Présidentielle 2016: les Kabilistes comptent évoquer le report face au « défaut d’argent »

Les forces politiques et sociales doivent exiger un droit de regard sur les décaissements effectuées par le gouvernement pour le compte des élections législatives et présidentielle.

Dans l’un de nos articles parus après la victoire éclatante du “ NON “du peuple congolais à la loi électorale biaisée que la Majorité présidentielle avait tentée d’imposer à la nation en violation flagrante des règles universelles en matière de conquête du pouvoir par la voie démocratique, nous avons indiqué que le combat du peuple doit être poursuivi en prenant cette fois-ci pour cible la Commission électorale nationale indépendante, CENI en sigle Nous sommes heureux de constater que les événements qui surviennent depuis au fil de jours au pays nous donnent pleinement raison des Etats, des gouvernements et des organismes internationaux demandent à cette structure d’appui à la démocratie d’agir maintenant en se plaçant au dessus de la mêlée.

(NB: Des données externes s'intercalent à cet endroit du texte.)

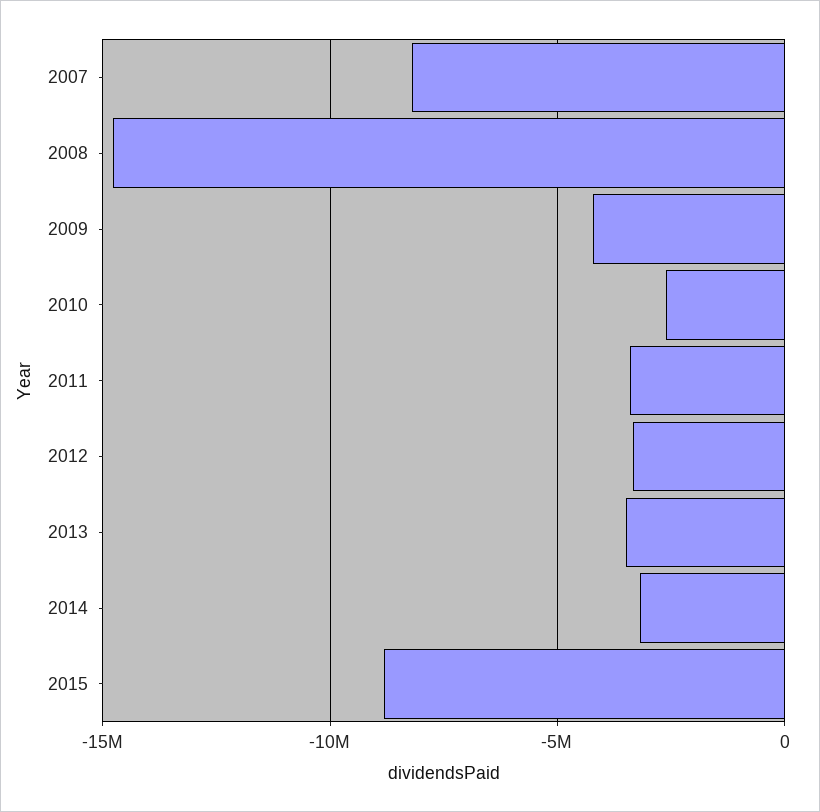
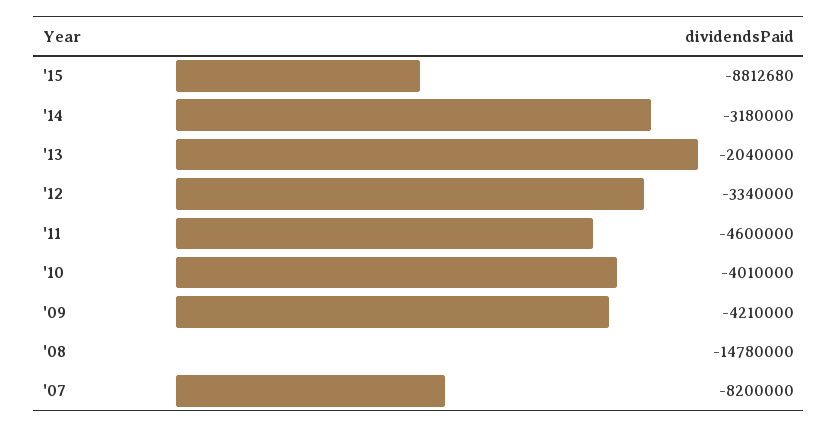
  {
    "2007": -8200000,
    "2008": -14780000,
    "2009": -4210000,
-   "2010": -2500000,
+   "2010": -4010000,
-   "2011": -3500000,
+   "2011": -4600000,
    "2012": -3340000,
-   "2013": -3500000,
+   "2013": -2040000,
    "2014": -3180000,
    "2015": -8812680
  }

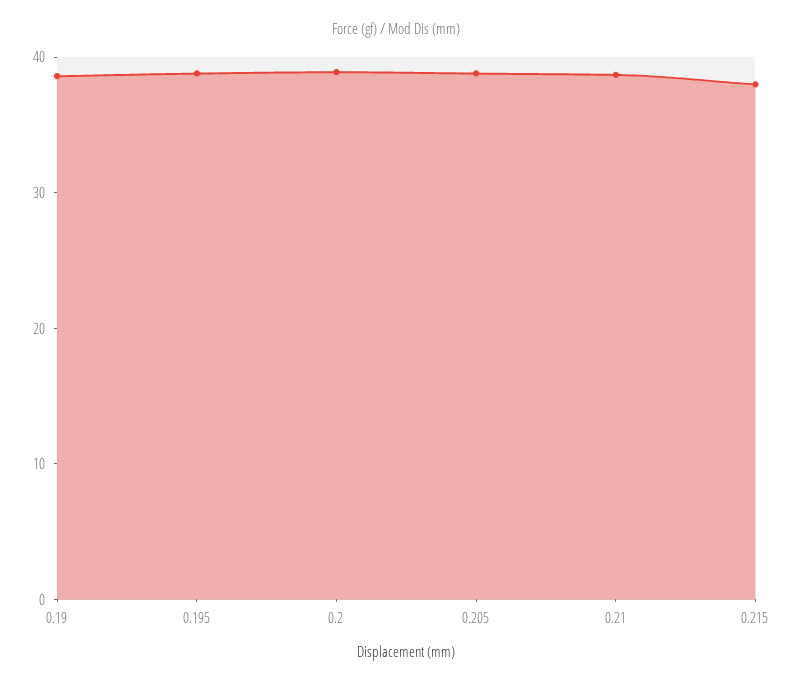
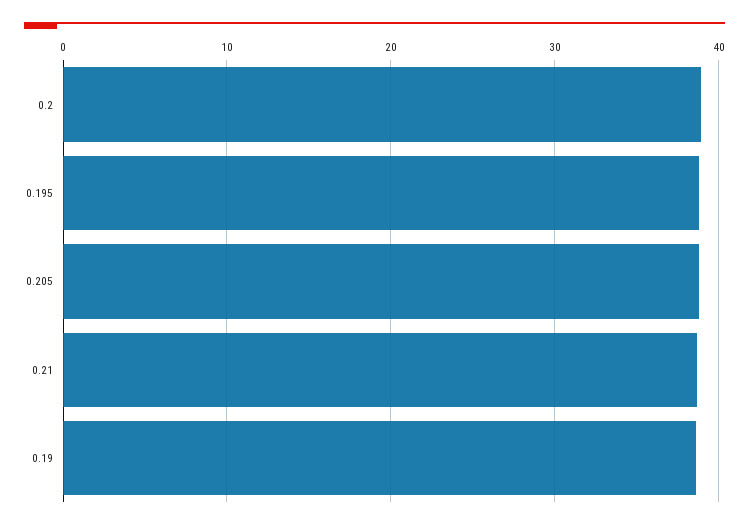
  {
    "0.19": 39,
    "0.195": 39,
    "0.2": 39,
    "0.205": 39,
-   "0.21": 39,
+   "0.21": 39
-   "0.215": 38
  }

Pour être plus explicite nous dirons, quant à nous, sans détour ni faux fuyants, que la CENI est comparable à une chambre secrète dont le contenu pourrait à tout moment surprendre désagréablement le peuple.

En effet, une bonne loi électorale ayant le mérite de mettre tout le monde d’accord est une paire de manches et une Commission électorale nationale indépendante visiblement inféodée à la cause d’une poignée d’individus exerçant l’effectivité du pouvoir et désireux de le conserver malgré et contre tout en est une autre !

Un droit do regard de l’opposition sur les fonds de la CENI…

Compte tenu de ce qui précède et sachant que la CENI est comparable à tort ou à raison à une chambre secrète dont le contenu pourrait à tout moment surprendre, cette autorité chargée d’organiser les élections au pays doit être tenue à l’œil. Il nous revient que la majorité présidentielle a encore plusieurs tours dans ses manches pour récupérer ce qu’elle aura perdu par ses funestes projets de réviser la constitution, d’établir une nouvelle constitution et, tout récemment sa tentative d’imposer à la nation une loi électorale scélérate à son seul profit! La première de ces astuces consiste à déterrer le fameux stratagème du fait accompli qu’il développait depuis longtemps en prévision d’un éventuel refus de la communauté internationale d’intervenir financièrement dans l’organisation des élections en RDC.

Par le temps qui court, ladite communauté internationale conditionne son aide financière au processus électoral actuel à la publication du calendrier global des élections et à la tenue d’un dialogue politique inclusif concluant !

Il n’est pas absolument sûr que la Majorité présidentielle se pliera à ces exigences de la communauté internationale. Dans l’hypothèse de son refus, la Majorité présidentielle entend recourir à son fameux stratagème du fait accompli qui consistera à justifier le report à la dernière minute des échéances électorales pour défaut d’argent!

Pour contourner ce stratagème dévastateur, les forces politiques et sociales doivent exiger un droit de regard sur les décaissements de fonds effectués par le gouvernement pour le compte des élections à venir.